- **Task to carry out**: Rewrite these lines with each "collectors" changed to "collected by" and nothing else altered. Leave the pictures out.

## START Raw data

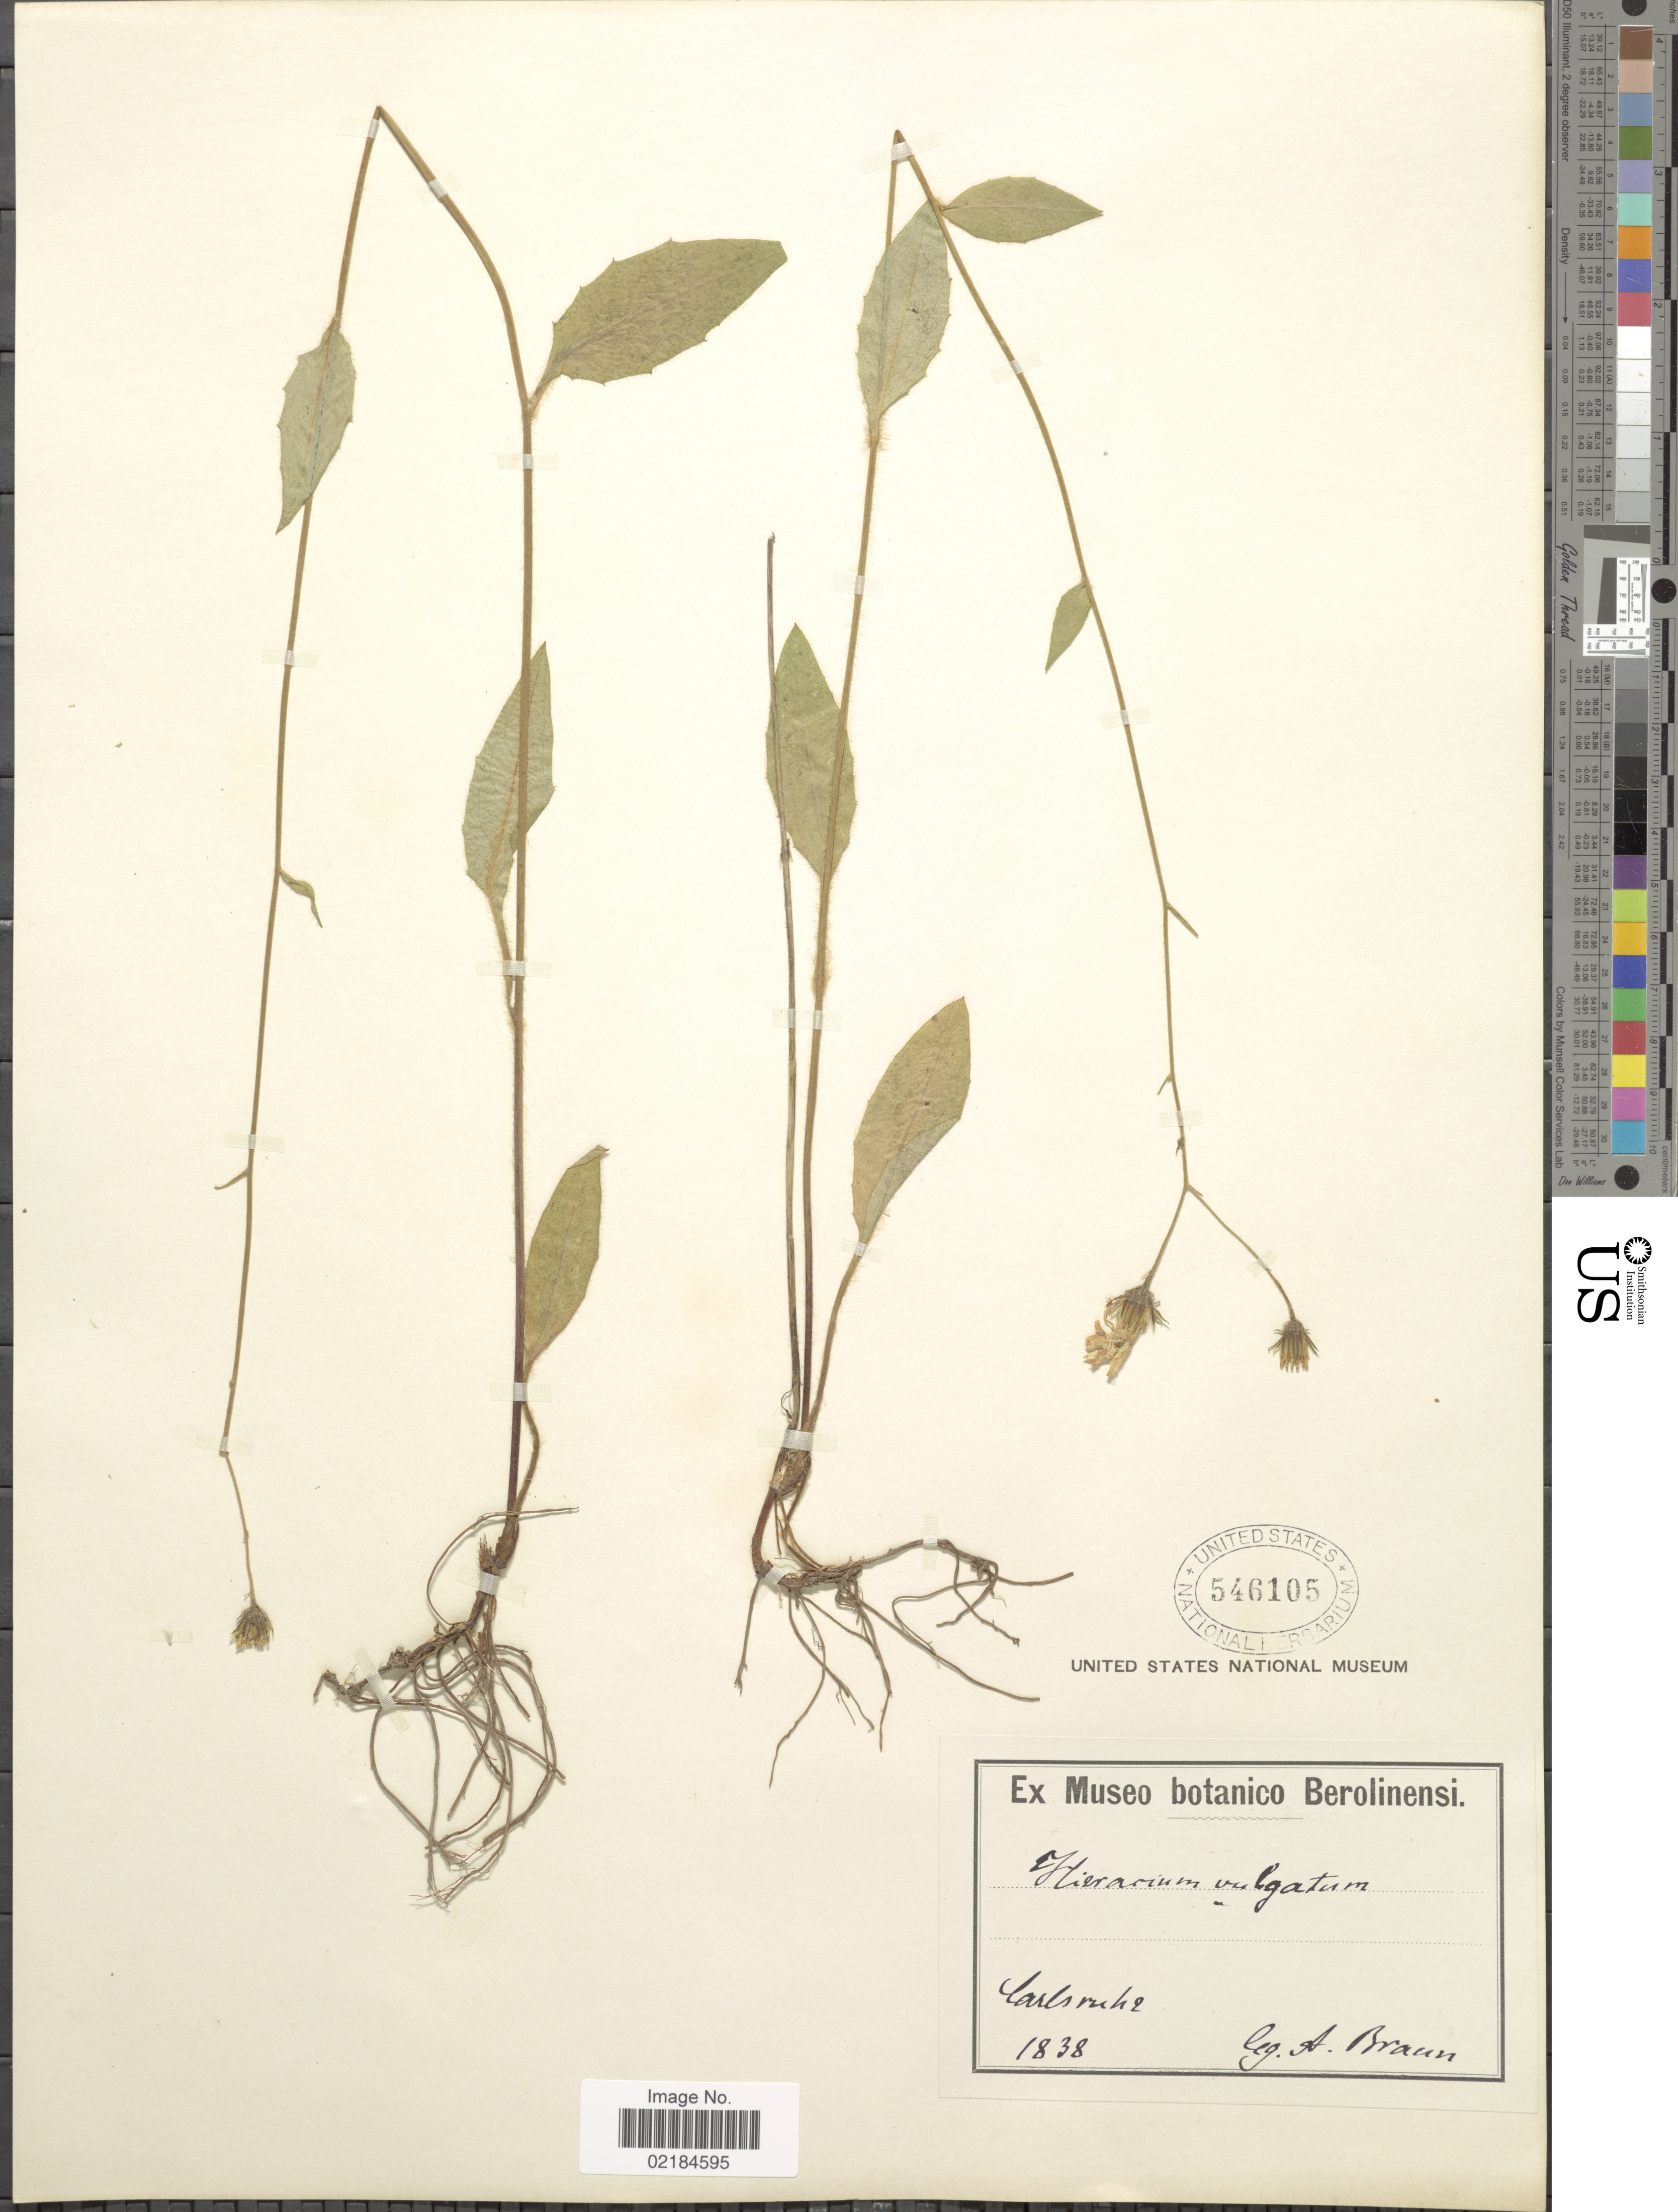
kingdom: Plantae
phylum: Tracheophyta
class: Magnoliopsida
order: Asterales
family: Asteraceae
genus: Hieracium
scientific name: Hieracium lachenalii subsp. cruenifolium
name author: (Dahlst. & Lübeck) Zahn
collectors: A. Braun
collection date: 1838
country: Germany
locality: Carlsruhe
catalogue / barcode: US 546105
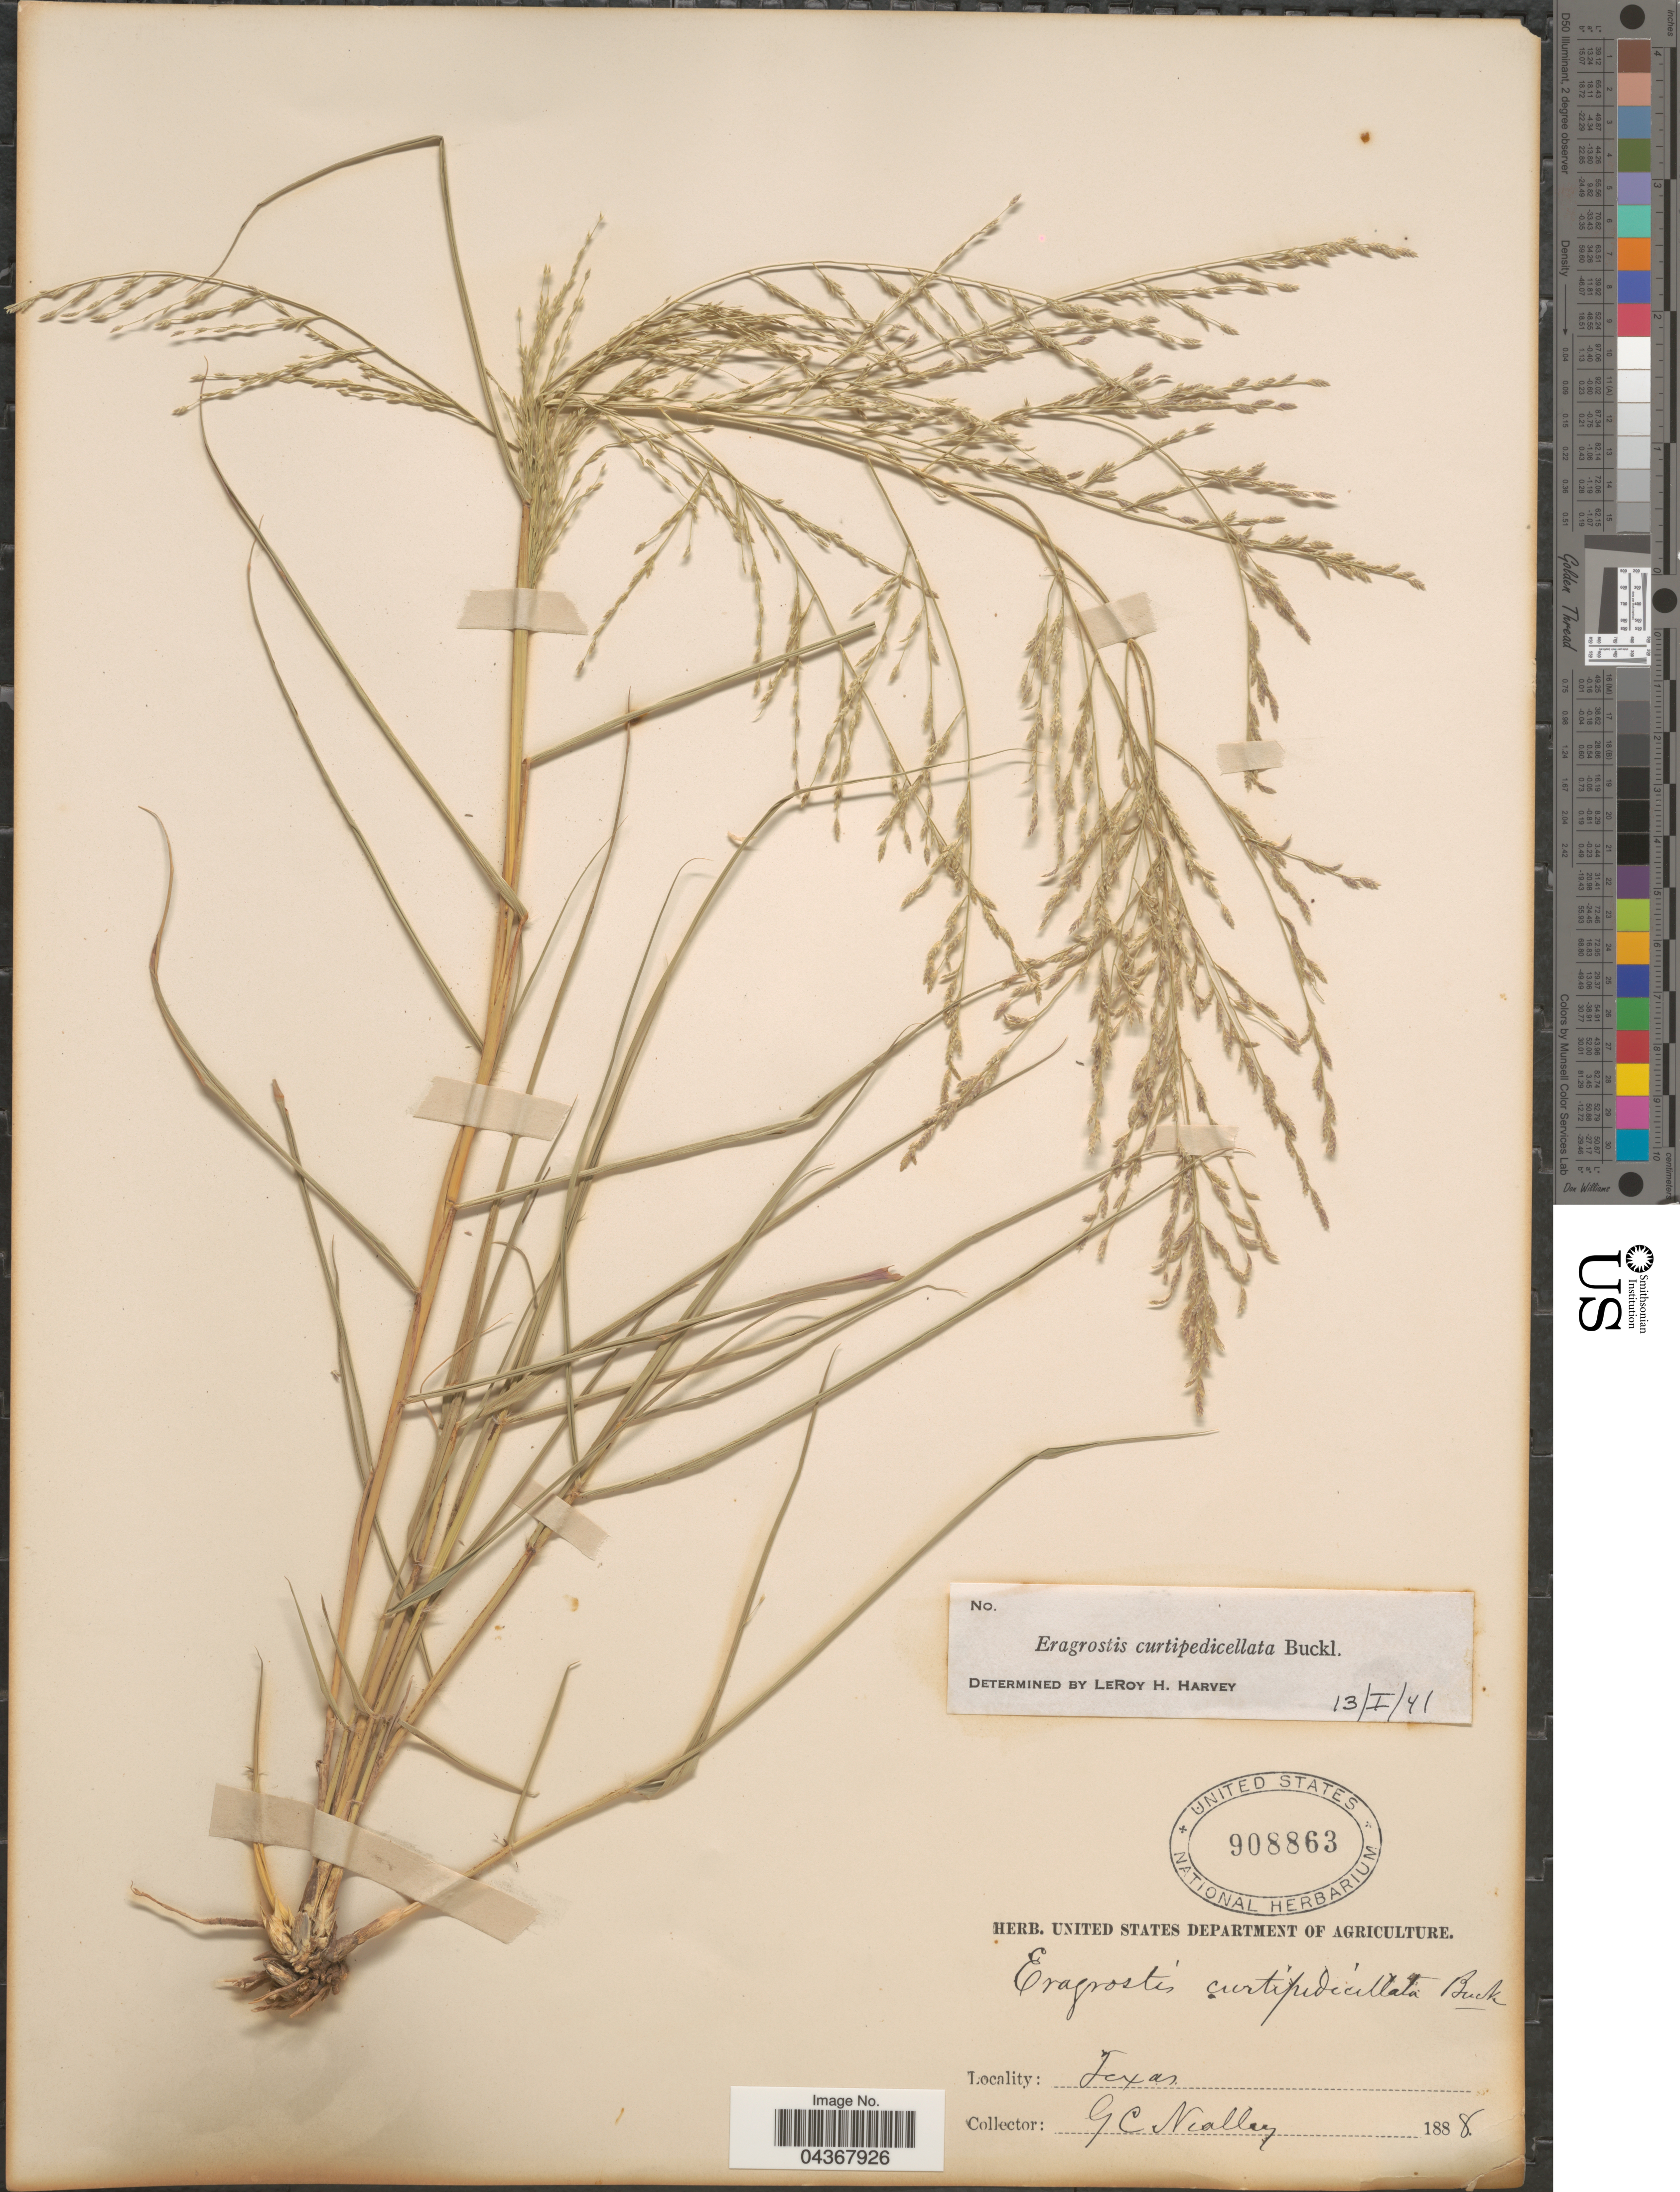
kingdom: Plantae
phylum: Tracheophyta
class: Liliopsida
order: Poales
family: Poaceae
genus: Eragrostis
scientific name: Eragrostis curtipedicellata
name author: Buckley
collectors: G. C. Nealley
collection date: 1888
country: United States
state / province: Texas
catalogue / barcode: US 908863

## END Raw data

- **Response to the exercise**:
kingdom: Plantae
phylum: Tracheophyta
class: Magnoliopsida
order: Asterales
family: Asteraceae
genus: Hieracium
scientific name: Hieracium lachenalii subsp. cruenifolium
name author: (Dahlst. & Lübeck) Zahn
collected by: A. Braun
collection date: 1838
country: Germany
locality: Carlsruhe
catalogue / barcode: US 546105
kingdom: Plantae
phylum: Tracheophyta
class: Liliopsida
order: Poales
family: Poaceae
genus: Eragrostis
scientific name: Eragrostis curtipedicellata
name author: Buckley
collected by: G. C. Nealley
collection date: 1888
country: United States
state / province: Texas
catalogue / barcode: US 908863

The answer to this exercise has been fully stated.